- Goal of the exercise -
Every record must be written out once more, with nothing added or omitted.

Provided data section start

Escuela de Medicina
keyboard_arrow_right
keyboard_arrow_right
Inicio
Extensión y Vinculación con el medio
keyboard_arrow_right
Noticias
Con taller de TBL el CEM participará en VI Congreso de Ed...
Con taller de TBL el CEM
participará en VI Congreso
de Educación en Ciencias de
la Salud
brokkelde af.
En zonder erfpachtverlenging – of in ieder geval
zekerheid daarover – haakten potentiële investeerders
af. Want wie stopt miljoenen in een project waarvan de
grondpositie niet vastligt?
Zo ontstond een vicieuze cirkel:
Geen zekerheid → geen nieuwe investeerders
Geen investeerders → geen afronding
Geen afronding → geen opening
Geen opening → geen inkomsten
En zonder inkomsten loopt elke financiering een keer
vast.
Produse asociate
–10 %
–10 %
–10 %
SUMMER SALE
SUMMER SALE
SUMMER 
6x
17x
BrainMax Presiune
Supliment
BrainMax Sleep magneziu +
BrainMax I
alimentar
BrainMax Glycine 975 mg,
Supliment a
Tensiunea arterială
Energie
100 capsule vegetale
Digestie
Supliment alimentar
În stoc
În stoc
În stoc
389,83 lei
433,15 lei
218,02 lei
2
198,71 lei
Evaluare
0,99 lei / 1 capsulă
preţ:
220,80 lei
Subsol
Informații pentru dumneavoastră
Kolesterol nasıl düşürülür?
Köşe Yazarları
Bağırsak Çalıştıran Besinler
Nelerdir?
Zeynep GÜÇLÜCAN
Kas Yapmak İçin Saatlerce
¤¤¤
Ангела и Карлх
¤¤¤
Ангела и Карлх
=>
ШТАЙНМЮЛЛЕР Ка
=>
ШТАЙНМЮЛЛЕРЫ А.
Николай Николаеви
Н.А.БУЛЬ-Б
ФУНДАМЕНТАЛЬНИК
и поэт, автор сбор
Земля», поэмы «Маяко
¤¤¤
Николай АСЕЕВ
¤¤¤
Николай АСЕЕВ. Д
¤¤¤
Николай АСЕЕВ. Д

Provided data section end

- Response area -
Escuela de Medicina
keyboard_arrow_right
keyboard_arrow_right
Inicio
Extensión y Vinculación con el medio
keyboard_arrow_right
Noticias
Con taller de TBL el CEM participará en VI Congreso de Ed...
Con taller de TBL el CEM
participará en VI Congreso
de Educación en Ciencias de
la Salud
brokkelde af.
En zonder erfpachtverlenging – of in ieder geval
zekerheid daarover – haakten potentiële investeerders
af. Want wie stopt miljoenen in een project waarvan de
grondpositie niet vastligt?
Zo ontstond een vicieuze cirkel:
Geen zekerheid → geen nieuwe investeerders
Geen investeerders → geen afronding
Geen afronding → geen opening
Geen opening → geen inkomsten
En zonder inkomsten loopt elke financiering een keer
vast.
Produse asociate
–10 %
–10 %
–10 %
SUMMER SALE
SUMMER SALE
SUMMER 
6x
17x
BrainMax Presiune
Supliment
BrainMax Sleep magneziu +
BrainMax I
alimentar
BrainMax Glycine 975 mg,
Supliment a
Tensiunea arterială
Energie
100 capsule vegetale
Digestie
Supliment alimentar
În stoc
În stoc
În stoc
389,83 lei
433,15 lei
218,02 lei
2
198,71 lei
Evaluare
0,99 lei / 1 capsulă
preţ:
220,80 lei
Subsol
Informații pentru dumneavoastră
Kolesterol nasıl düşürülür?
Köşe Yazarları
Bağırsak Çalıştıran Besinler
Nelerdir?
Zeynep GÜÇLÜCAN
Kas Yapmak İçin Saatlerce
¤¤¤
Ангела и Карлх
¤¤¤
Ангела и Карлх
=>
ШТАЙНМЮЛЛЕР Ка
=>
ШТАЙНМЮЛЛЕРЫ А.
Николай Николаеви
Н.А.БУЛЬ-Б
ФУНДАМЕНТАЛЬНИК
и поэт, автор сбор
Земля», поэмы «Маяко
¤¤¤
Николай АСЕЕВ
¤¤¤
Николай АСЕЕВ. Д
¤¤¤
Николай АСЕЕВ. Д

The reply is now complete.